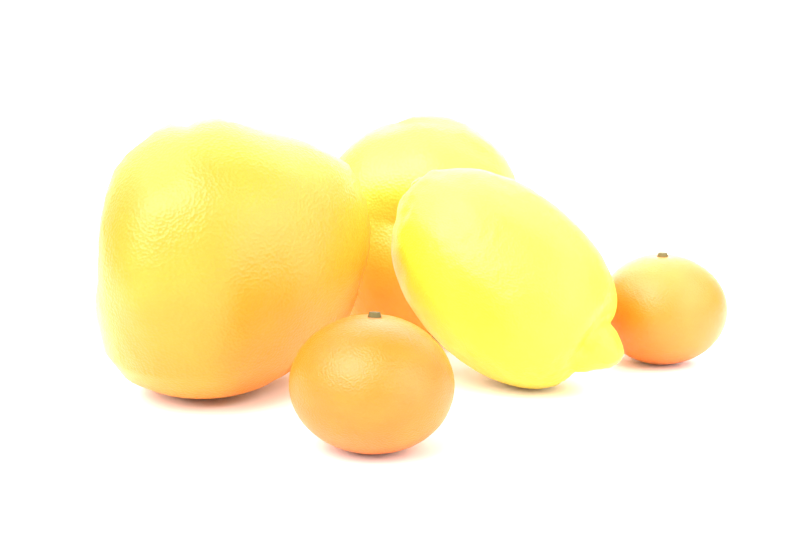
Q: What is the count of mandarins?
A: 2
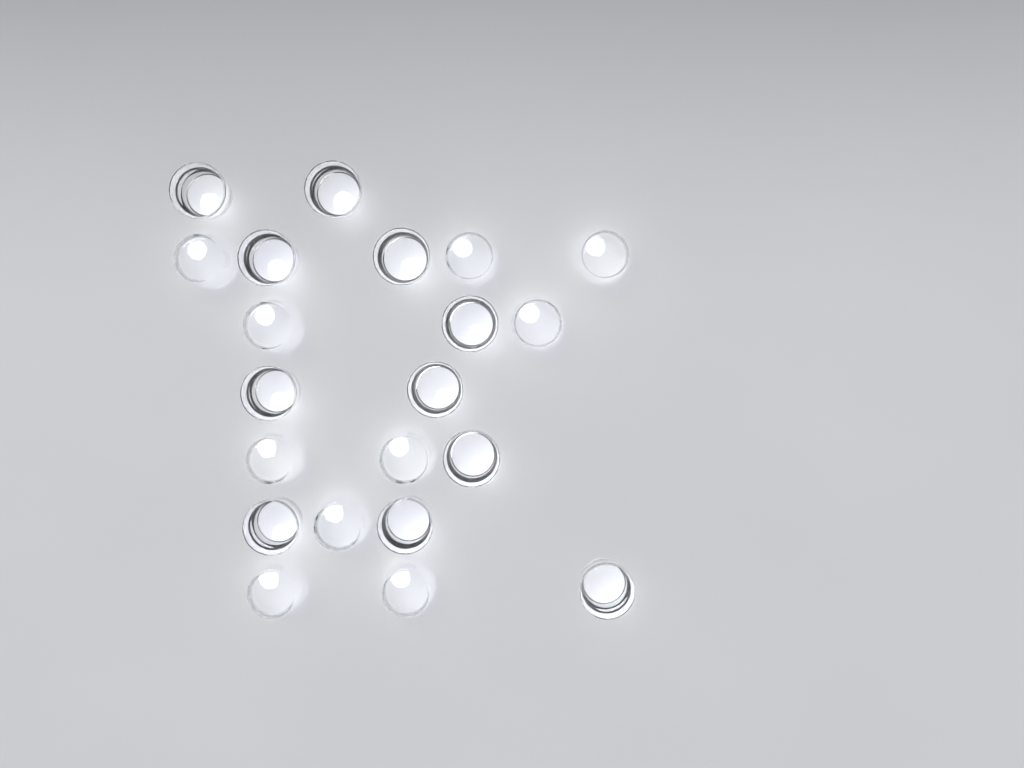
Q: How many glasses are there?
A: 21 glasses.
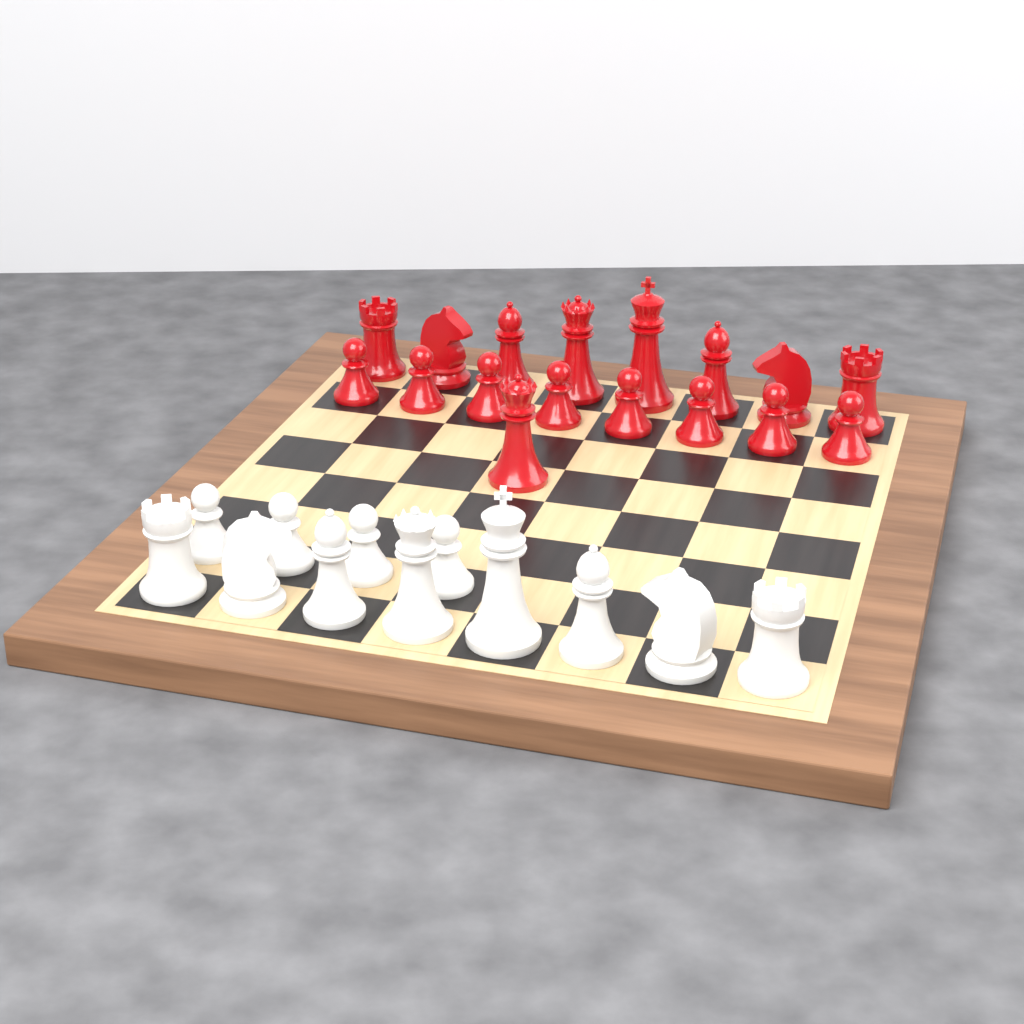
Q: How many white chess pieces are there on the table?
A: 12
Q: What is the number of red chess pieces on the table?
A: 17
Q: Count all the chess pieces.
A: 29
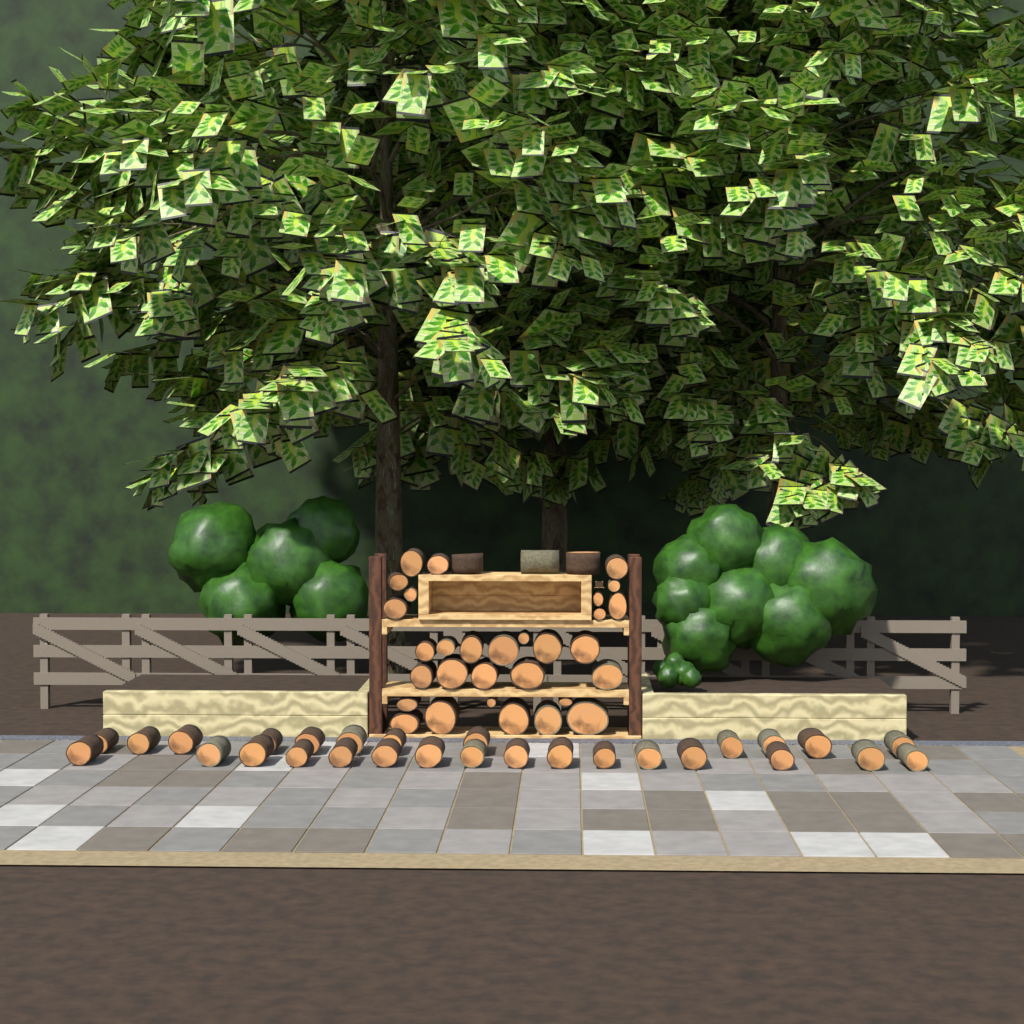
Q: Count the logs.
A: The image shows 61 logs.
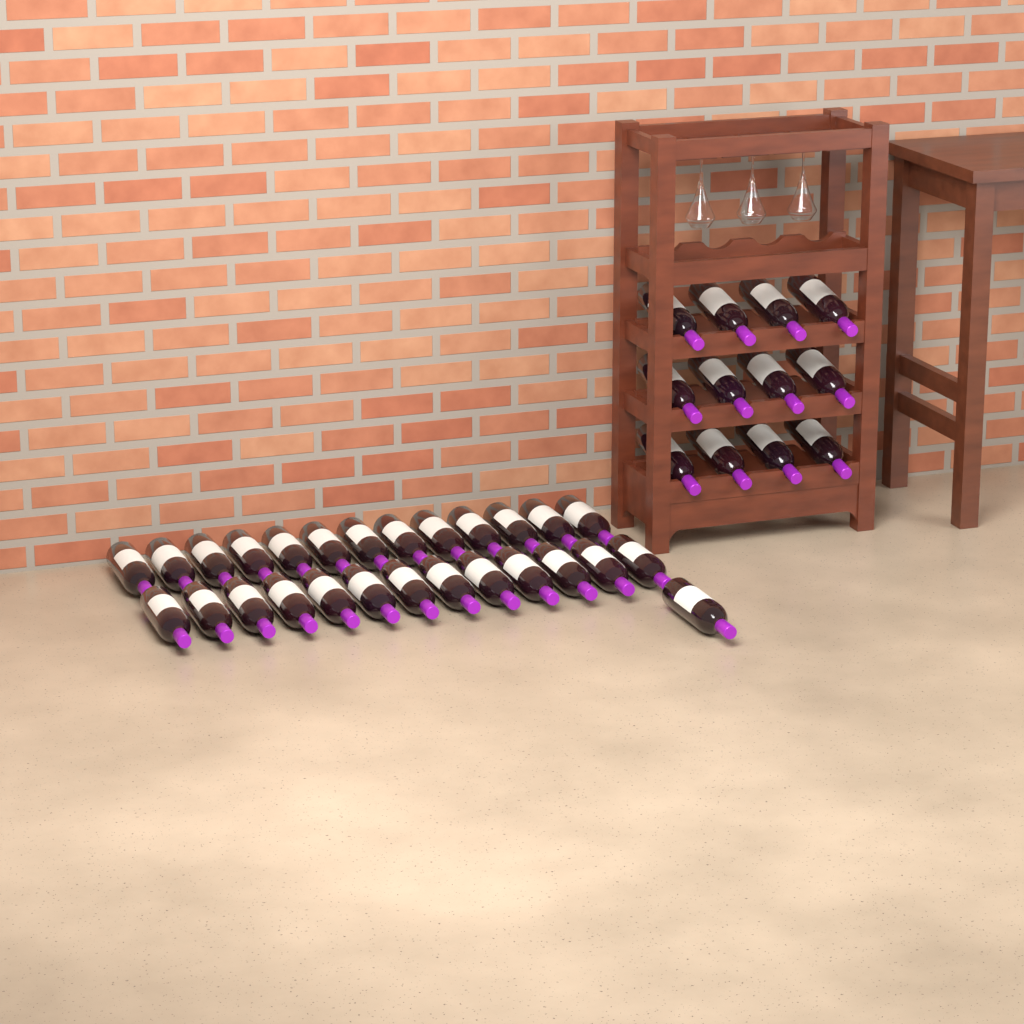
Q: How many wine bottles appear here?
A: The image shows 39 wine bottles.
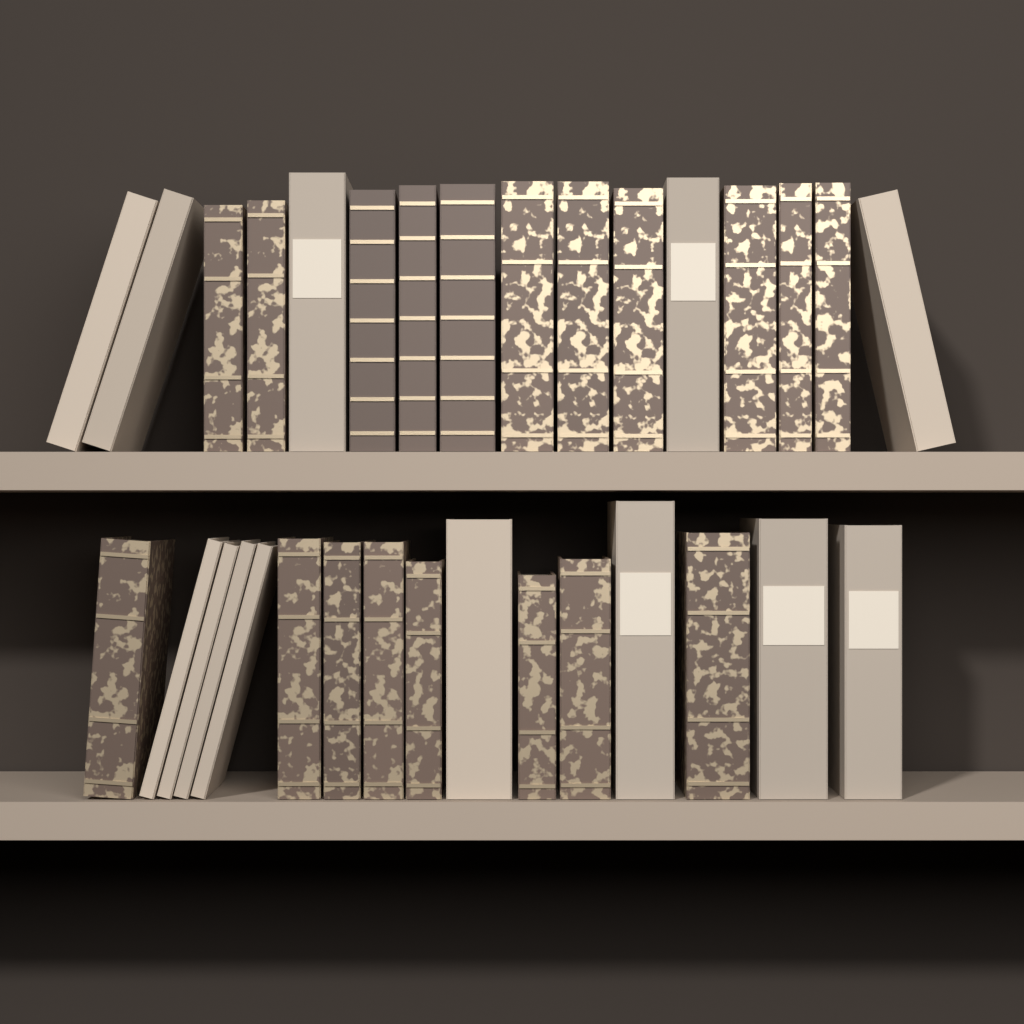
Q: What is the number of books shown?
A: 32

********

> PROBLEM STATEMENT
Locate every line in the items above that contains the word "logs" and copy each of those lines.

> RESULT OF THIS EXERCISE
Q: Count the logs.
A: The image shows 61 logs.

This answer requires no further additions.